*SOURCE DOCUMENT:*
--- Begin ---

2. The speed sensing adapter plate according to claim 1, wherein:
the first spline comprises an output spline which protrudes from
the first side, and the second spline comprises an input spline
which is recessed from the second side.
3. The speed sensing adapter plate according to claim 1, wherein
the flange extends radially outwardly beyond the first and second
splines to near an interior perimeter of the adapter housing.
4. The speed sensing adapter plate according to claim 1, wherein
the flange comprises a hub and spokes extending radially outwardly
from the hub.
5. The speed sensing adapter plate according to claim 4, wherein
the speed sensor comprises a sensing element configured to sense
proximal passages of one or more of the spokes.
6. The speed sensing adapter plate according to claim 1, wherein
the speed sensor is coupled to a display device configured to
display the rotational speed of the shaft.
7. The speed sensing adapter plate according to claim 1, further
comprising a wireless transceiver configured to transmit readings
of the speed sensor to an external device.

--- End ---

*SHORT PROBLEM A:* In the adapter plate claims, rewrite the paragraph beginning "2. The speed sensing adapter plate according to claim 1" as a short bulleted list that keeps its main facts.
The adapter plate claims and the records are unrelated material.

*SOURCE MATERIAL:*
--- Begin ---

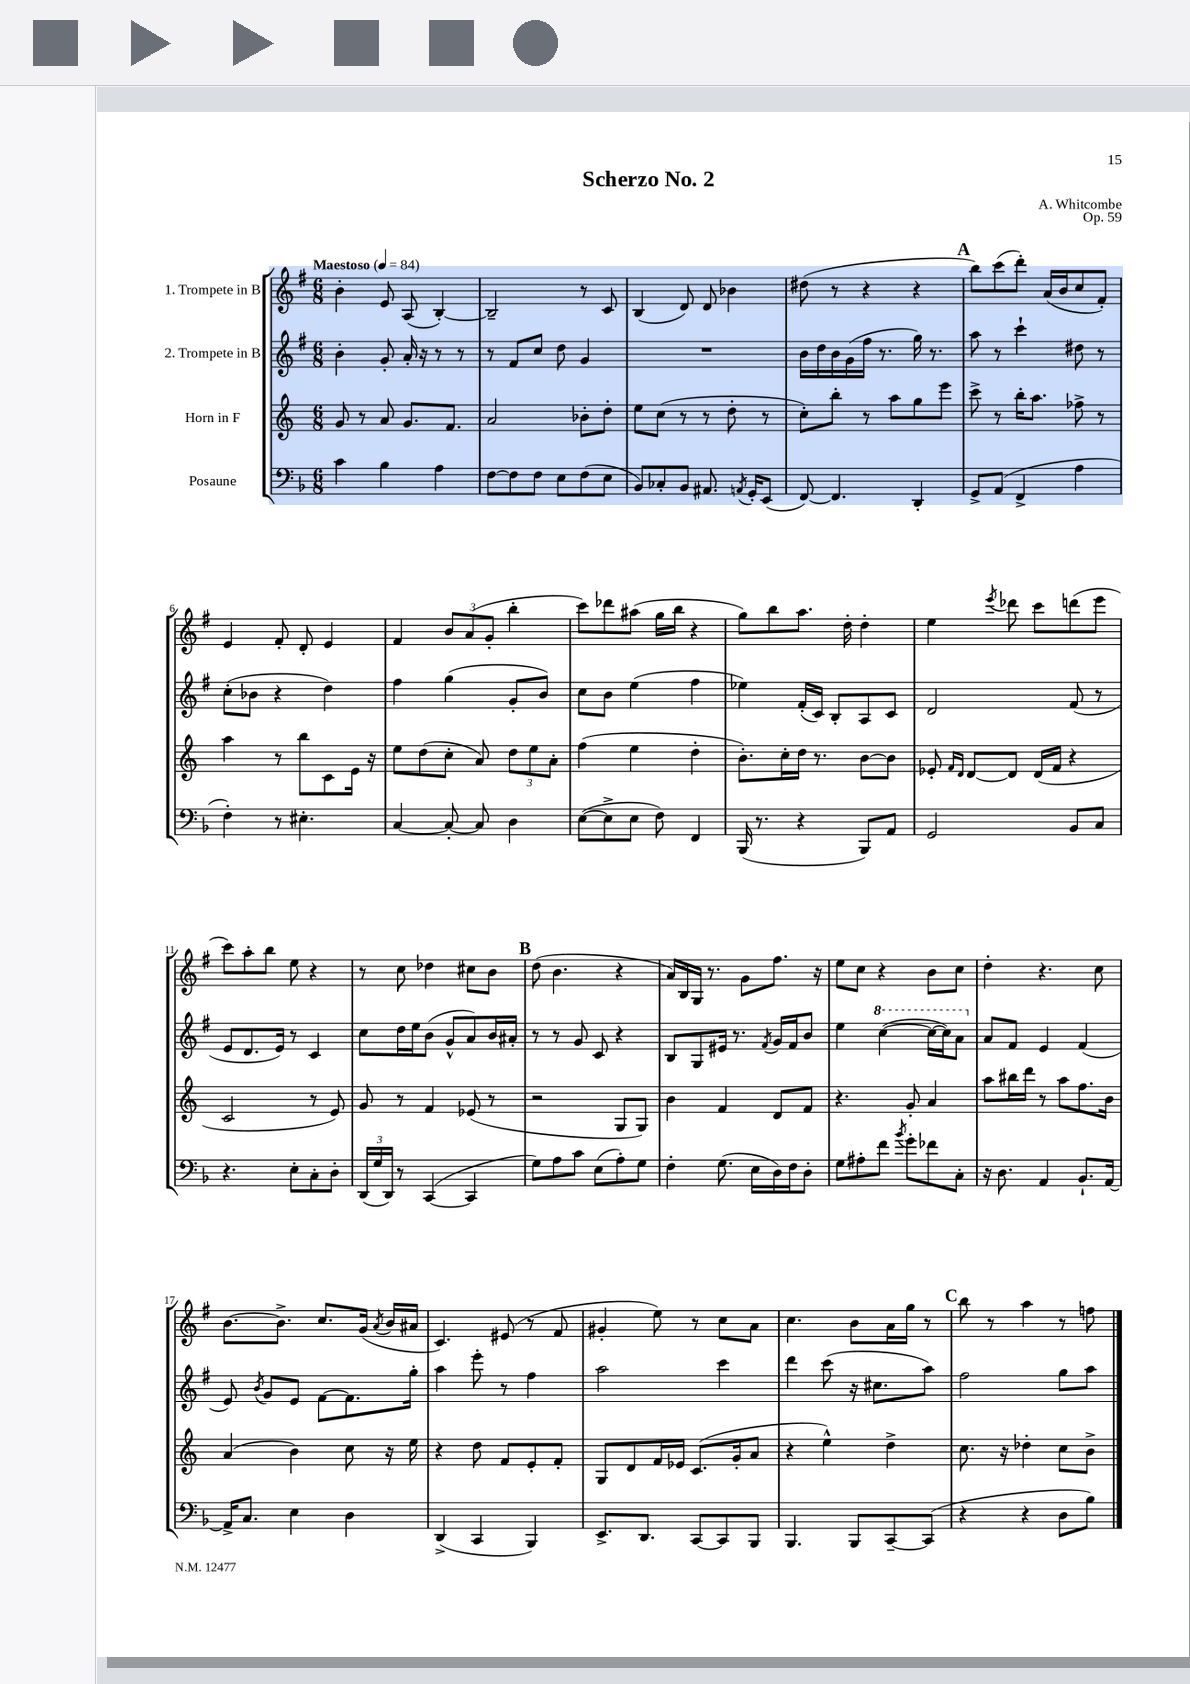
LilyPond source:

--- End ---
--- Begin ---

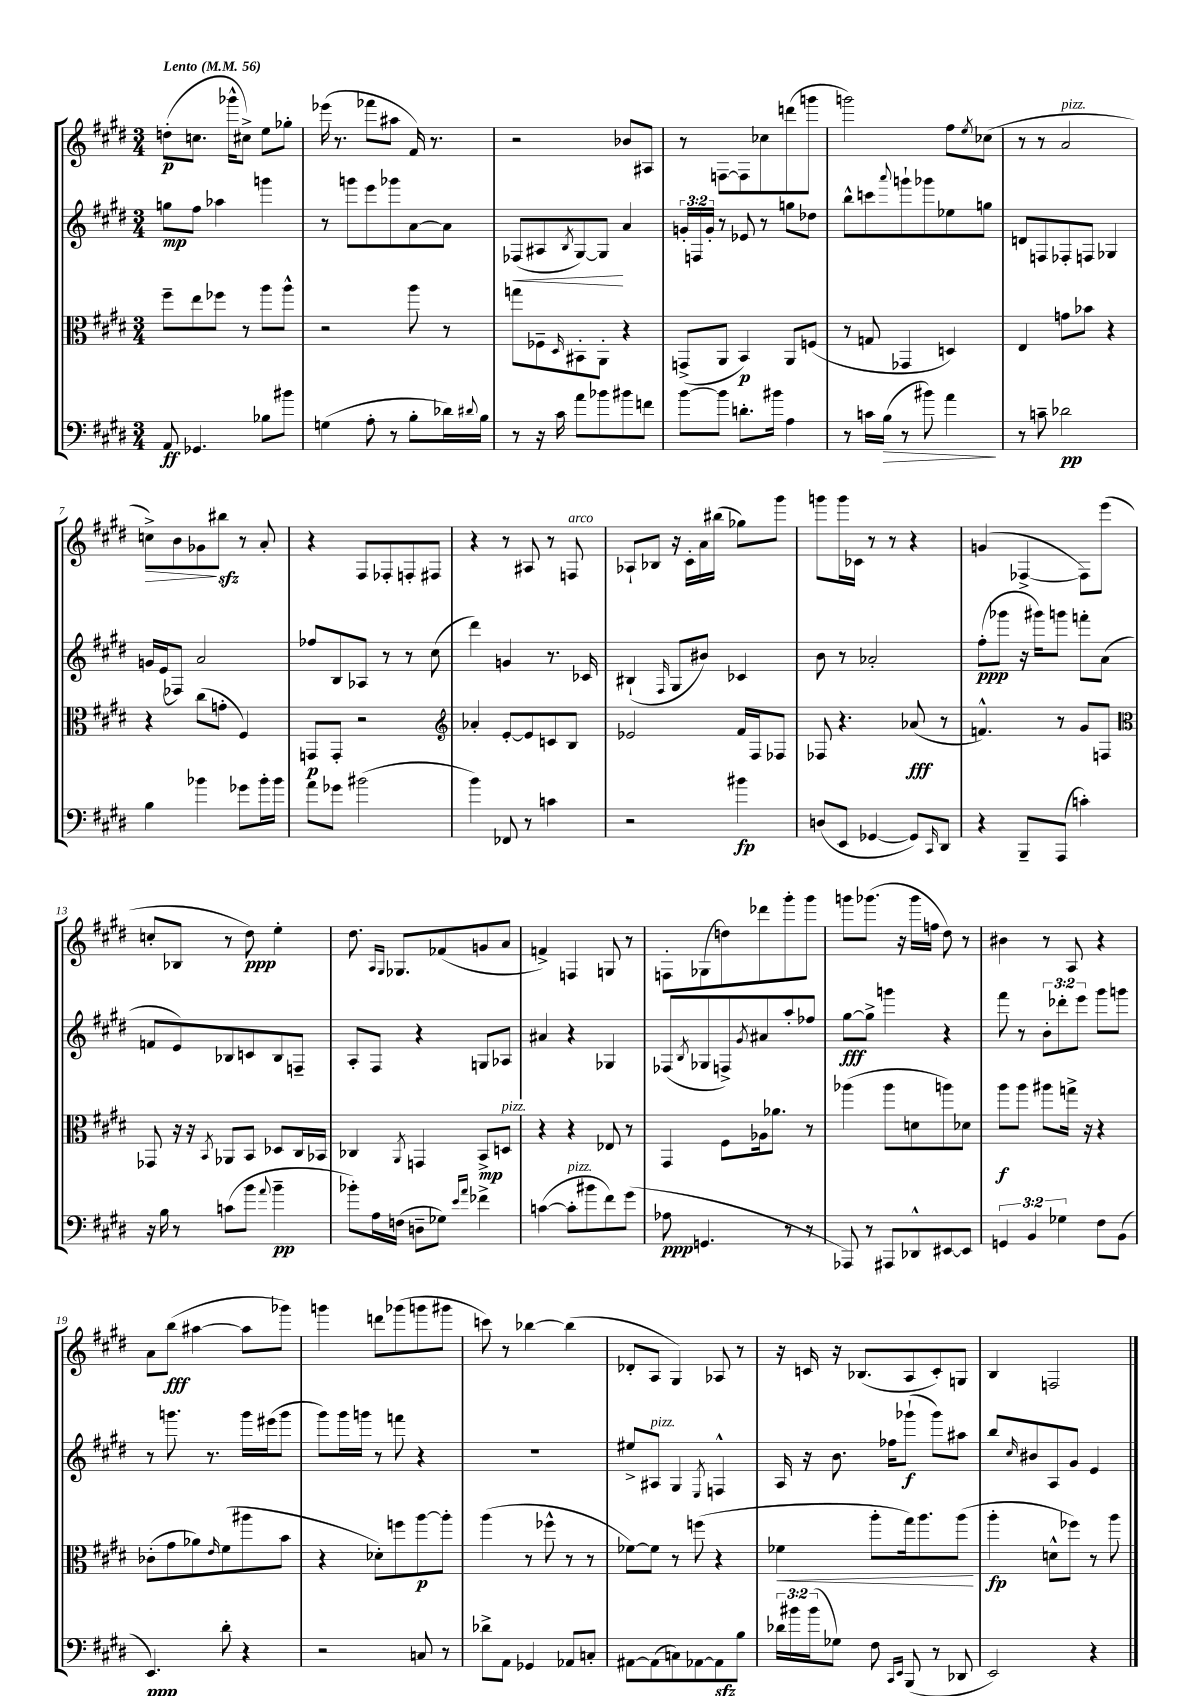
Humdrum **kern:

--- End ---
--- Begin ---

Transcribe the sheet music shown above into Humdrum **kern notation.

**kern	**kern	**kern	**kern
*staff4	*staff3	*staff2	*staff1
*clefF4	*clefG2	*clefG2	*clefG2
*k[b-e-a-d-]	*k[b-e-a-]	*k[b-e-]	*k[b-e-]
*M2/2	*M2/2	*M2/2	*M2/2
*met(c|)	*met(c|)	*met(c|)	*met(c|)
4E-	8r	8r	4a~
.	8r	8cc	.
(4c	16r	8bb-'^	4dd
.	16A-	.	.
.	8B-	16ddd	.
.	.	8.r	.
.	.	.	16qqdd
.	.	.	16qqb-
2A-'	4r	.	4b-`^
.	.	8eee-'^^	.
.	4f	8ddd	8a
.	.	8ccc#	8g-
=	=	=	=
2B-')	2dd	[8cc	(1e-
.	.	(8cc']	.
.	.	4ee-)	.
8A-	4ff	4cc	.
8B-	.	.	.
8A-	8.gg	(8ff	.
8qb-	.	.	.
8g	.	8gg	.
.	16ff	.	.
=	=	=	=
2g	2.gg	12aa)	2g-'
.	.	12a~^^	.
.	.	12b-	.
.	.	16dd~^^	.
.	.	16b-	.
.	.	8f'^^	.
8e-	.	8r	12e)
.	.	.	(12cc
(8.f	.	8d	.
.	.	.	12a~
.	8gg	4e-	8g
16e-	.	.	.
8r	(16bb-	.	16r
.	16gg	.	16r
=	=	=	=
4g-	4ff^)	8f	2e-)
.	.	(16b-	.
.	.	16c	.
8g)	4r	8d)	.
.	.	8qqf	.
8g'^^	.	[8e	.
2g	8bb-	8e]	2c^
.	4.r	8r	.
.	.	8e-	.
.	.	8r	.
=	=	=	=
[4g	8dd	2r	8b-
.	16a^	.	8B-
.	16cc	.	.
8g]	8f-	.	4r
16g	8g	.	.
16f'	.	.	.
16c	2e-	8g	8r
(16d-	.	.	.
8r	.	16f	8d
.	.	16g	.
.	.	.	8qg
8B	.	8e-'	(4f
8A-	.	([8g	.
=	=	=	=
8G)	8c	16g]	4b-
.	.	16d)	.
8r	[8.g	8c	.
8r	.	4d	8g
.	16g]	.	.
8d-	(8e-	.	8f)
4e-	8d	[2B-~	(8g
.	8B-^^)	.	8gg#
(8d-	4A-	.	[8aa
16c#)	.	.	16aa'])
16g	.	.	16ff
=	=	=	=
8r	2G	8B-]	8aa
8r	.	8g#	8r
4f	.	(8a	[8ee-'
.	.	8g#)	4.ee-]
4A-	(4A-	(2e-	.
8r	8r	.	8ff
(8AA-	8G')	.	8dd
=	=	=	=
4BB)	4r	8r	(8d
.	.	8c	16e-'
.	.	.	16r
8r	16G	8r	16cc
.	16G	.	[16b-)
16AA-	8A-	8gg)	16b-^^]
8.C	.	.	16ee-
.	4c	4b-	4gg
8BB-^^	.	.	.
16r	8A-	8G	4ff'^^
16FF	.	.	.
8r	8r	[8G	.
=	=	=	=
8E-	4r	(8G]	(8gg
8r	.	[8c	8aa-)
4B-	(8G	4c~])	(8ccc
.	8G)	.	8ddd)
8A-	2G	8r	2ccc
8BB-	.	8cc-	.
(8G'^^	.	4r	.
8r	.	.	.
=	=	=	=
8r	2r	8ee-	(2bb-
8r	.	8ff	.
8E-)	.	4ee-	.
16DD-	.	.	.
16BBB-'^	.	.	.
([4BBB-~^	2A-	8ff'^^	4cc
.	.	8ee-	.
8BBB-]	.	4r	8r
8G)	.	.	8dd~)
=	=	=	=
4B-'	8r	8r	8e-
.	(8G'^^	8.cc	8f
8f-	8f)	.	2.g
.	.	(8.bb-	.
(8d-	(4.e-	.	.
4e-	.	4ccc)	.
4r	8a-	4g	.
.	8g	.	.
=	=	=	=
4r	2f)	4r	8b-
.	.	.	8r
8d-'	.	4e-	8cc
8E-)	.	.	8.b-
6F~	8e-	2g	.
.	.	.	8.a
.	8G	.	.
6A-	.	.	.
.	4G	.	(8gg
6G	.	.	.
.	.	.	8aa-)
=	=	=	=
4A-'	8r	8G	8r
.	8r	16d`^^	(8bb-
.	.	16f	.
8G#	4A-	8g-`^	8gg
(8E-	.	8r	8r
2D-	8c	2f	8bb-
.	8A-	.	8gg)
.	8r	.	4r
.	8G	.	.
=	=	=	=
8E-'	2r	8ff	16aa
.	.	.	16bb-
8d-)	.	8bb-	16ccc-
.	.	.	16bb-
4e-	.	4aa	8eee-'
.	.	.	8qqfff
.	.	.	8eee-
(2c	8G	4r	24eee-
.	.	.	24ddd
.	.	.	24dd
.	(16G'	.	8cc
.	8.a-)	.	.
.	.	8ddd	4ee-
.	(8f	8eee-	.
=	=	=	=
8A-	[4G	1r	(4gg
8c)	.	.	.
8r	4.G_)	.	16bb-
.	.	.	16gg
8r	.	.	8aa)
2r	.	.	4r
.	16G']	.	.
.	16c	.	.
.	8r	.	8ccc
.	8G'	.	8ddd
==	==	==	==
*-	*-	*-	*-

--- End ---

*SHORT PROBLEM B:* Count the lines of the records that contain the string "kern", and give only that number.

*TASK SOLUTION A:*
- Claim 2 depends on claim 1.
- The first spline is an output spline that protrudes from the first side.
- The second spline is an input spline that is recessed from the second side.

*TASK SOLUTION B:* 3